07 Jun Important Questions
On June 6, the ninth circuit court of appeals refused to retake the Proposition 8 case (Perry vs Brown). The last step in the appeals process for California’s Proposition 8 will be an appeal to the Supreme Court of the United States. Alliance Defense Fund lawyer Brian Raum said Proposition 8 backers “absolutely” would take the case to the high court. Most people believe the Supreme Court will hear the case.
This now raises a lot of questions for everyone. If the Supreme Court hears the case, will they rule like the other courts and only apply their ruling to California? In the February 2012 ruling, The ninth circuit court stated, “The people may not employ the initiative power to single out a disfavored group for unequal treatment and strip them, without a legitimate justification, of a right as important as the right to marry.”
Using this language the Supreme Court could go one of two ways. They could make a decision affecting only California by striking down Proposition 8 because the amendment banned a right the people of California already had, or they could broaden the ruling to include all of the states with amendments banning gay marriage. In other words, the Supreme Court could keep the case local for California only, or they could make a sweeping ruling similar to the 1973 ruling of Roe verses Wade which ended every state’s laws against abortion. A ruling like that would legalize gay marriage throughout the United States.
Another question people may have is how does the Supreme Court lean? Would the Supreme Court likely legalize gay marriage or would they uphold traditional marriage. A good way to answer this question is to look at the justices of the Supreme Court.
Justices do not represent or receive official endorsements from political parties. However, from watching how justices vote on many cases, each justice is informally categorized (see “Justice Leanings”) in legal and political circles as being judicial conservatives, moderates, or liberals. Currently, Supreme Court Chief Justice Roberts, Justices Scalia, Thomas, and Alito are considered judicial conservatives, while Justices Ginsburg, Breyer, Sotomayer, and Kagan are considered judicial liberals. Justice Anthony Kennedy is the moderate and considered the swing vote.
It is almost certain that on social issues case such as the Perry vs Brown case, the court will be split with the conservative justices voting in favor of Proposition 8 and the liberal judges voting against it. It is unclear how Justice Kennedy would vote in this matter.
A final question people may have is what about DOMA? Will DOMA head to the Supreme Court at the same time as Proposition 8? Would the Supreme Court hear both cases? If the appeals process with DOMA goes quickly or is not heard en banc, then yes, DOMA and Proposition 8 could arrive at the Supreme Court at the same time.
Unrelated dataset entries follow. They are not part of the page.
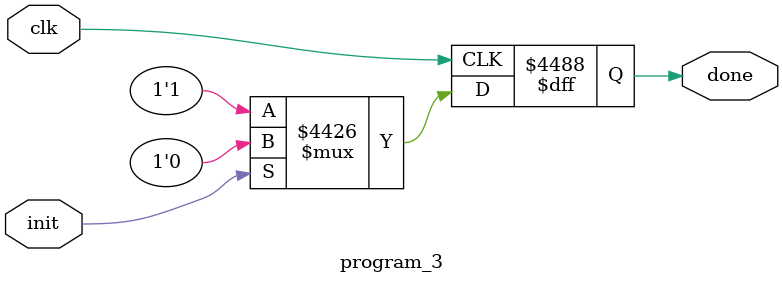
<source format=sv>
/* Program 3. Closest pair -- 
Write a program to find the least distance between all pairs 
of values in an array of 20 bytes.  
Assume all values are signed 8-bit integers.  
The array of integers starts at location 128. 
Write the minimum distance in location 127.
*/
module program_3(
  input        clk,
               init,
  output logic done);
  logic signed[7:0] data_ram[256];         // raw data 
  logic       [7:0] data_ram1[256];		   // abs value of diffs
  logic       [7:0] cycle_ct;

  always @(posedge clk)
    if(init) begin
	  done        = 0;
      cycle_ct    = 0;
	  data_ram1[126] = 255;
	  data_ram1[127] = 255;
    end 
    else begin							   // triangular search pattern
      for(int k=129;k<148;k++) begin
	    for(int j=128;j<k;j++) begin
		  cycle_ct = cycle_ct + 1;
		  if(data_ram[k]>data_ram[j])
		    data_ram1[126]    = data_ram[k]-data_ram[j];
		  else 
		    data_ram1[126] = data_ram[j]-data_ram[k];
		  if(data_ram1[126]<data_ram1[127])
		    data_ram1[127] = data_ram1[126]; 
//          $display(data_ram[j],,data_ram[k],,data_ram1[126],,data_ram1[127]);
		end
	  end
      done = 1;
	end



endmodule
</source>
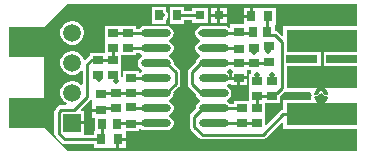
<source format=gtl>
G04*
G04 #@! TF.GenerationSoftware,Altium Limited,Altium Designer,22.9.1 (49)*
G04*
G04 Layer_Physical_Order=1*
G04 Layer_Color=255*
%FSLAX25Y25*%
%MOIN*%
G70*
G04*
G04 #@! TF.SameCoordinates,D6CDF33A-5527-4A7C-ACAA-F1F7B6BCBC96*
G04*
G04*
G04 #@! TF.FilePolarity,Positive*
G04*
G01*
G75*
%ADD12C,0.01000*%
%ADD13R,0.03347X0.02953*%
%ADD14O,0.09843X0.02756*%
%ADD15C,0.00394*%
%ADD16C,0.01181*%
%ADD17R,0.03543X0.03150*%
%ADD18R,0.03150X0.03543*%
%ADD19R,0.23622X0.07480*%
%ADD20R,0.02953X0.03347*%
%ADD21R,0.03150X0.03150*%
%ADD22R,0.02756X0.03543*%
%ADD23C,0.00500*%
%ADD35C,0.05906*%
%ADD36R,0.05906X0.05906*%
%ADD37C,0.01968*%
G36*
X155512Y71177D02*
X130890D01*
Y68150D01*
X130428Y67959D01*
X129053Y69334D01*
X128557Y69665D01*
X128091Y69758D01*
Y71728D01*
X128331D01*
Y77272D01*
X123181D01*
Y77272D01*
X122819D01*
Y77272D01*
X120744D01*
Y74500D01*
X120244D01*
Y74000D01*
X117669D01*
Y71831D01*
X113228D01*
Y70997D01*
X112728Y70762D01*
X112125Y71165D01*
X111197Y71350D01*
X104110D01*
X103182Y71165D01*
X102595Y70773D01*
X102376Y70682D01*
X101818Y70124D01*
X101516Y69395D01*
Y68605D01*
X101818Y67876D01*
X102221Y67473D01*
X102396Y67211D01*
X103182Y66685D01*
X103208Y66680D01*
Y66171D01*
X103182Y66165D01*
X102409Y65648D01*
X102376Y65635D01*
X101818Y65077D01*
X101516Y64347D01*
Y63558D01*
X101818Y62829D01*
X102316Y62331D01*
X102396Y62211D01*
X103182Y61686D01*
X103208Y61680D01*
Y61171D01*
X103182Y61165D01*
X102396Y60640D01*
X101870Y59853D01*
X101780Y59400D01*
X101651Y59314D01*
X99419Y57081D01*
X99087Y56585D01*
X98971Y56000D01*
Y52000D01*
X99087Y51415D01*
X99419Y50919D01*
X101726Y48611D01*
X101752Y48594D01*
X101870Y47998D01*
X102396Y47211D01*
X103182Y46685D01*
X103208Y46680D01*
Y46170D01*
X103182Y46165D01*
X102396Y45640D01*
X101870Y44853D01*
X101686Y43925D01*
X101729Y43707D01*
X100151Y42129D01*
X99819Y41633D01*
X99703Y41047D01*
Y37733D01*
X99819Y37148D01*
X100151Y36652D01*
X102884Y33919D01*
X103380Y33587D01*
X103966Y33471D01*
X124000D01*
X124585Y33587D01*
X125081Y33919D01*
X130428Y39265D01*
X130890Y39074D01*
Y37091D01*
X155512D01*
Y29528D01*
X59055D01*
X51181Y37402D01*
X39370D01*
Y47244D01*
X51181D01*
Y61024D01*
X39370D01*
Y70866D01*
X51181D01*
X59055Y78740D01*
X155512D01*
Y71177D01*
D02*
G37*
G36*
Y58874D02*
X145230D01*
Y61697D01*
X155512D01*
Y58874D01*
D02*
G37*
G36*
X142171D02*
X131856D01*
Y61697D01*
X142171D01*
Y58874D01*
D02*
G37*
G36*
X120291Y56063D02*
X120063Y55513D01*
Y55362D01*
X119480D01*
Y50410D01*
Y46363D01*
X114480D01*
Y45435D01*
X113048D01*
X112911Y45640D01*
X112125Y46165D01*
X112099Y46170D01*
Y46680D01*
X112125Y46685D01*
X112911Y47211D01*
X113437Y47998D01*
X113621Y48926D01*
X113437Y49853D01*
X112911Y50640D01*
X112125Y51165D01*
X112099Y51170D01*
Y51680D01*
X112125Y51686D01*
X112827Y52155D01*
X113138Y52059D01*
X113327Y51933D01*
Y51563D01*
X115500D01*
Y54039D01*
X116000D01*
Y54539D01*
X118673D01*
Y56563D01*
X120033D01*
X120291Y56063D01*
D02*
G37*
G36*
X144980Y49646D02*
X145480Y48665D01*
X145500Y48646D01*
X144894D01*
X143699Y49841D01*
X143281D01*
X142087Y48646D01*
X141480D01*
X141980Y49646D01*
X142480Y50646D01*
X144480D01*
X144980Y49646D01*
D02*
G37*
G36*
X144500Y47500D02*
X145525D01*
X144480Y45646D01*
X142500D01*
X141500Y47500D01*
X142500D01*
X143500Y48500D01*
X144500Y47500D01*
D02*
G37*
G36*
X140271Y49018D02*
X140222Y48646D01*
X140226D01*
X140322Y48158D01*
X140367Y48092D01*
X140297Y47988D01*
X140200Y47500D01*
X140222Y47390D01*
X140164Y46924D01*
X139913Y46571D01*
X130890D01*
Y43360D01*
X130831D01*
X130245Y43244D01*
X129749Y42912D01*
X125289Y38452D01*
X124827Y38643D01*
Y41410D01*
Y45488D01*
X129827D01*
Y47919D01*
X131301Y49394D01*
X139941D01*
X140271Y49018D01*
D02*
G37*
%LPC*%
G36*
X112024Y77378D02*
X109949D01*
Y75303D01*
X112024D01*
Y77378D01*
D02*
G37*
G36*
X108949D02*
X106874D01*
Y75303D01*
X108949D01*
Y77378D01*
D02*
G37*
G36*
X119744Y77272D02*
X117669D01*
Y75000D01*
X119744D01*
Y77272D01*
D02*
G37*
G36*
X112024Y74303D02*
X109949D01*
Y72228D01*
X112024D01*
Y74303D01*
D02*
G37*
G36*
X108949D02*
X106874D01*
Y72228D01*
X108949D01*
Y74303D01*
D02*
G37*
G36*
X97850Y77575D02*
X93094D01*
Y72031D01*
X97850D01*
Y73274D01*
X100575D01*
Y72228D01*
X105724D01*
Y77378D01*
X100575D01*
Y76332D01*
X97850D01*
Y77575D01*
D02*
G37*
G36*
X91945D02*
X87189D01*
Y72031D01*
X91945D01*
Y73391D01*
X92233Y73679D01*
X92535Y74409D01*
Y75198D01*
X92233Y75927D01*
X91945Y76216D01*
Y77575D01*
D02*
G37*
G36*
X61020Y72953D02*
X59980D01*
X58974Y72683D01*
X58073Y72163D01*
X57337Y71427D01*
X56817Y70526D01*
X56547Y69520D01*
Y68480D01*
X56817Y67474D01*
X57337Y66573D01*
X58073Y65837D01*
X58974Y65317D01*
X59980Y65047D01*
X61020D01*
X62026Y65317D01*
X62927Y65837D01*
X63663Y66573D01*
X64183Y67474D01*
X64453Y68480D01*
Y69520D01*
X64183Y70526D01*
X63663Y71427D01*
X62927Y72163D01*
X62026Y72683D01*
X61020Y72953D01*
D02*
G37*
G36*
X81827Y71363D02*
X71480D01*
Y66410D01*
Y62362D01*
X66480D01*
Y61426D01*
X66415Y61413D01*
X65919Y61081D01*
X64786Y59949D01*
X64303Y60079D01*
X64183Y60526D01*
X63663Y61427D01*
X62927Y62163D01*
X62026Y62683D01*
X61020Y62953D01*
X59980D01*
X58974Y62683D01*
X58073Y62163D01*
X57337Y61427D01*
X56817Y60526D01*
X56547Y59520D01*
Y58480D01*
X56817Y57474D01*
X57337Y56573D01*
X58073Y55837D01*
X58974Y55317D01*
X59980Y55047D01*
X61020D01*
X62026Y55317D01*
X62927Y55837D01*
X63471Y56381D01*
X63971Y56173D01*
Y51827D01*
X63471Y51619D01*
X62927Y52163D01*
X62026Y52683D01*
X61020Y52953D01*
X59980D01*
X58974Y52683D01*
X58073Y52163D01*
X57337Y51427D01*
X56817Y50526D01*
X56547Y49520D01*
Y48480D01*
X56817Y47474D01*
X57337Y46573D01*
X58073Y45837D01*
X58688Y45482D01*
X58554Y44982D01*
X56926D01*
X56341Y44866D01*
X55844Y44534D01*
X54966Y43655D01*
X54634Y43159D01*
X54518Y42574D01*
Y35426D01*
X54634Y34841D01*
X54966Y34345D01*
X56892Y32419D01*
X57388Y32087D01*
X57973Y31971D01*
X67669D01*
Y30728D01*
X72819D01*
Y30728D01*
X73181D01*
Y30728D01*
X75256D01*
Y33500D01*
X75756D01*
Y34000D01*
X78331D01*
Y36169D01*
X82772D01*
Y36878D01*
X83272Y37099D01*
X83891Y36685D01*
X84819Y36501D01*
X91905D01*
X92833Y36685D01*
X93620Y37211D01*
X93827Y37521D01*
X94182Y37876D01*
X94484Y38605D01*
Y39395D01*
X94182Y40124D01*
X93624Y40682D01*
X93447Y40756D01*
X92833Y41165D01*
X92808Y41170D01*
Y41680D01*
X92833Y41686D01*
X93620Y42211D01*
X93827Y42521D01*
X94182Y42876D01*
X94484Y43605D01*
Y44395D01*
X94182Y45124D01*
X93624Y45682D01*
X93447Y45756D01*
X92833Y46165D01*
X92808Y46170D01*
Y46680D01*
X92833Y46685D01*
X93620Y47211D01*
X94146Y47998D01*
X94330Y48926D01*
X94287Y49144D01*
X96081Y50938D01*
X96413Y51435D01*
X96529Y52020D01*
Y55831D01*
X96413Y56416D01*
X96081Y56912D01*
X94287Y58707D01*
X94330Y58925D01*
X94146Y59853D01*
X93620Y60640D01*
X92833Y61165D01*
X92808Y61171D01*
Y61680D01*
X92833Y61686D01*
X93620Y62211D01*
X93827Y62521D01*
X94182Y62876D01*
X94484Y63605D01*
Y64395D01*
X94182Y65124D01*
X93624Y65682D01*
X93447Y65756D01*
X92833Y66165D01*
X92808Y66171D01*
Y66680D01*
X92833Y66685D01*
X93620Y67211D01*
X94146Y67998D01*
X94330Y68925D01*
X94146Y69853D01*
X93620Y70640D01*
X92833Y71165D01*
X91905Y71350D01*
X84819D01*
X83891Y71165D01*
X83104Y70640D01*
X82968Y70435D01*
X81827D01*
Y71363D01*
D02*
G37*
G36*
X78331Y33000D02*
X76256D01*
Y30728D01*
X78331D01*
Y33000D01*
D02*
G37*
%LPD*%
G36*
X83104Y62211D02*
X83891Y61686D01*
X83917Y61680D01*
Y61171D01*
X83891Y61165D01*
X83104Y60640D01*
X82579Y59853D01*
X82394Y58925D01*
X82579Y57998D01*
X83104Y57211D01*
X83891Y56686D01*
X83917Y56680D01*
Y56171D01*
X83891Y56165D01*
X83173Y55686D01*
X82894Y55764D01*
X82673Y55894D01*
Y56437D01*
X77327D01*
Y54459D01*
X76875Y54245D01*
X76827Y54285D01*
Y57449D01*
Y61488D01*
X81827D01*
Y62416D01*
X82968D01*
X83104Y62211D01*
D02*
G37*
G36*
X67228Y46690D02*
Y46181D01*
X67228D01*
Y45819D01*
X67228D01*
Y43744D01*
X70000D01*
Y42744D01*
X67228D01*
Y40669D01*
X68063D01*
Y36272D01*
X67669D01*
Y35029D01*
X64945D01*
X64453Y35047D01*
Y38500D01*
X60500D01*
Y39500D01*
X64453D01*
Y42953D01*
X63566D01*
X63375Y43415D01*
X66581Y46621D01*
X66728Y46841D01*
X67228Y46690D01*
D02*
G37*
%LPC*%
G36*
X118673Y53539D02*
X116500D01*
Y51563D01*
X118673D01*
Y53539D01*
D02*
G37*
%LPD*%
D12*
X70795Y44039D02*
X75000D01*
X70000Y43244D02*
X70795Y44039D01*
X61250Y43453D02*
X65500Y47703D01*
X56926Y43453D02*
X61250D01*
X56047Y42574D02*
X56926Y43453D01*
X57973Y33500D02*
X70244D01*
X56047Y35426D02*
X57973Y33500D01*
X70158Y33914D02*
X70539Y34295D01*
X56047Y35426D02*
Y42574D01*
X65500Y47703D02*
Y58500D01*
X113189Y53982D02*
X115943D01*
X107711D02*
X113189D01*
Y55829D01*
X113066Y55952D02*
X113189Y55829D01*
X107653Y53926D02*
X107711Y53982D01*
X115943D02*
X116000Y54039D01*
X127971Y68252D02*
X130327Y65897D01*
Y50582D02*
Y65897D01*
X128686Y48941D02*
X130327Y50582D01*
X128130Y48941D02*
X128686D01*
X127154Y47965D02*
X128130Y48941D01*
X126591Y68252D02*
X127971D01*
X125614Y69229D02*
Y73858D01*
Y69229D02*
X126591Y68252D01*
X122153Y47965D02*
X127154D01*
X124000Y35000D02*
X130831Y41831D01*
X143701D01*
X103966Y35000D02*
X124000D01*
X74173Y68906D02*
X88342D01*
X95473Y74803D02*
X103150D01*
X88362Y43925D02*
X88437Y44000D01*
X92500D01*
X103500Y63953D02*
X103527Y63925D01*
X95000Y52020D02*
Y55831D01*
X70170Y48926D02*
X88362D01*
X91905Y58925D02*
X95000Y55831D01*
X88437Y54000D02*
X92500D01*
X88362Y53926D02*
X88437Y54000D01*
X100500Y52000D02*
X102807Y49693D01*
X100500Y52000D02*
Y56000D01*
X102733Y58233D01*
X102943D02*
X103635Y58925D01*
X102733Y58233D02*
X102943D01*
X75535Y38925D02*
X88362D01*
X102807Y49693D02*
X102868D01*
X103635Y48926D02*
X107653D01*
X102868Y49693D02*
X103635Y48926D01*
X116000Y58925D02*
X121000D01*
X103635D02*
X116000D01*
X121000D02*
X125681D01*
X91905Y48926D02*
X95000Y52020D01*
X88362Y48926D02*
X91905D01*
X80330Y43925D02*
X88362D01*
X80018Y53943D02*
X88345D01*
X88362Y53926D01*
X103527Y63925D02*
X115819D01*
X65500Y58500D02*
X67000Y60000D01*
X70539Y34295D02*
Y38500D01*
X67000Y60000D02*
X69040D01*
X69153Y59886D01*
X80000Y53961D02*
X80018Y53943D01*
X101232Y37733D02*
X103966Y35000D01*
X101232Y41047D02*
X104110Y43925D01*
X107653D01*
X101232Y37733D02*
Y41047D01*
X143701Y54134D02*
Y66437D01*
X115819Y63925D02*
X116000Y63744D01*
X88362Y58925D02*
X91905D01*
X125681D02*
X126000Y59244D01*
X70000Y48756D02*
X70170Y48926D01*
X80000Y44256D02*
X80330Y43925D01*
X125614Y73858D02*
X125756Y74000D01*
X107653Y68925D02*
X120693D01*
X75461Y39000D02*
X75535Y38925D01*
X122153Y43886D02*
Y47965D01*
X74134Y59906D02*
X74154Y59926D01*
X69153Y59886D02*
X69173Y59906D01*
X74134D01*
X74154Y59926D02*
Y63965D01*
X79173Y63945D02*
X88342D01*
X88362Y63925D01*
X79154Y63965D02*
X79173Y63945D01*
X117134Y43906D02*
X117154Y43886D01*
X107653Y43925D02*
X107673Y43906D01*
X117134D01*
X107673Y38945D02*
X122134D01*
X107653Y38925D02*
X107673Y38945D01*
X122134D02*
X122153Y38965D01*
X74154Y68886D02*
X74173Y68906D01*
X88342D02*
X88362Y68925D01*
D13*
X74154Y63965D02*
D03*
Y68886D02*
D03*
X80000Y53961D02*
D03*
Y49039D02*
D03*
X75000Y48961D02*
D03*
Y44039D02*
D03*
X116000Y58961D02*
D03*
Y54039D02*
D03*
X121000Y63961D02*
D03*
Y59039D02*
D03*
X122153Y43886D02*
D03*
Y38965D02*
D03*
Y52886D02*
D03*
Y47965D02*
D03*
X117154Y38965D02*
D03*
Y43886D02*
D03*
X127154Y52886D02*
D03*
Y47965D02*
D03*
X74154Y55004D02*
D03*
Y59926D02*
D03*
X69153Y54965D02*
D03*
Y59886D02*
D03*
X79154Y68886D02*
D03*
Y63965D02*
D03*
D14*
X107653Y38925D02*
D03*
Y43925D02*
D03*
Y48926D02*
D03*
Y53926D02*
D03*
Y58925D02*
D03*
Y63925D02*
D03*
Y68925D02*
D03*
X88362Y38925D02*
D03*
Y43925D02*
D03*
Y48926D02*
D03*
Y53926D02*
D03*
Y58925D02*
D03*
Y63925D02*
D03*
Y68925D02*
D03*
D15*
X143480Y50277D02*
D03*
D16*
X143500Y47500D02*
D03*
D17*
X116000Y63744D02*
D03*
Y69256D02*
D03*
X80000Y44256D02*
D03*
Y38744D02*
D03*
X70000Y43244D02*
D03*
Y48756D02*
D03*
X126000Y64756D02*
D03*
Y59244D02*
D03*
D18*
X70244Y33500D02*
D03*
X75756D02*
D03*
X125756Y74500D02*
D03*
X120244D02*
D03*
D19*
X143701Y66437D02*
D03*
Y41831D02*
D03*
Y54134D02*
D03*
D20*
X120693Y69425D02*
D03*
X125614D02*
D03*
X75461Y38500D02*
D03*
X70539D02*
D03*
D21*
X109449Y74803D02*
D03*
X103150D02*
D03*
D22*
X95472Y74803D02*
D03*
X89567D02*
D03*
D23*
X141475Y47500D02*
G03*
X145525Y47500I2025J179D01*
G01*
X145500Y48646D02*
G03*
X141500Y48646I-2000J0D01*
G01*
X143500Y48500D02*
X144500Y47500D01*
X142500D02*
X143500Y48500D01*
X141500Y47500D02*
X142500D01*
X144500D02*
X145500D01*
X143699Y49841D02*
X144894Y48646D01*
X145500D01*
X141500D02*
X142087D01*
X143281Y49841D01*
X143480D02*
X143699D01*
X143281D02*
X143480D01*
D35*
X60500Y69000D02*
D03*
Y59000D02*
D03*
Y49000D02*
D03*
D36*
Y39000D02*
D03*
D37*
X122047Y55118D02*
D03*
X126969D02*
D03*
X113066Y55952D02*
D03*
X90551Y74803D02*
D03*
X98405Y44752D02*
D03*
X97669Y62087D02*
D03*
X125674Y63000D02*
D03*
X115150Y75283D02*
D03*
X133858Y48228D02*
D03*
X80122Y59295D02*
D03*
X92500Y44000D02*
D03*
X103500Y69000D02*
D03*
Y63953D02*
D03*
X92500Y54000D02*
D03*
X69500Y53500D02*
D03*
X92500Y39000D02*
D03*
X121000Y62500D02*
D03*
X92500Y64000D02*
D03*
X143701Y54134D02*
D03*
X75000Y53000D02*
D03*
M02*

</source>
According to Steve Sanders from the Huffington Post, “the justices may think it more important to resolve DOMA’s constitutionality first, because DOMA is a federal statute, and because Judge Boudin, a Republican-appointed judge with a superior reputation for intellect and judgment, acknowledged explicitly in his opinion that the Supreme Court should have the last word.”
We will not know the beginning of the answers to these questions before the fall. This fall, we will know what cases the Supreme Court will hear. If the Supreme Court gives hearing to either Proposition 8 or DOMA, then by next June, we should have a ruling on “gay marriage” in America.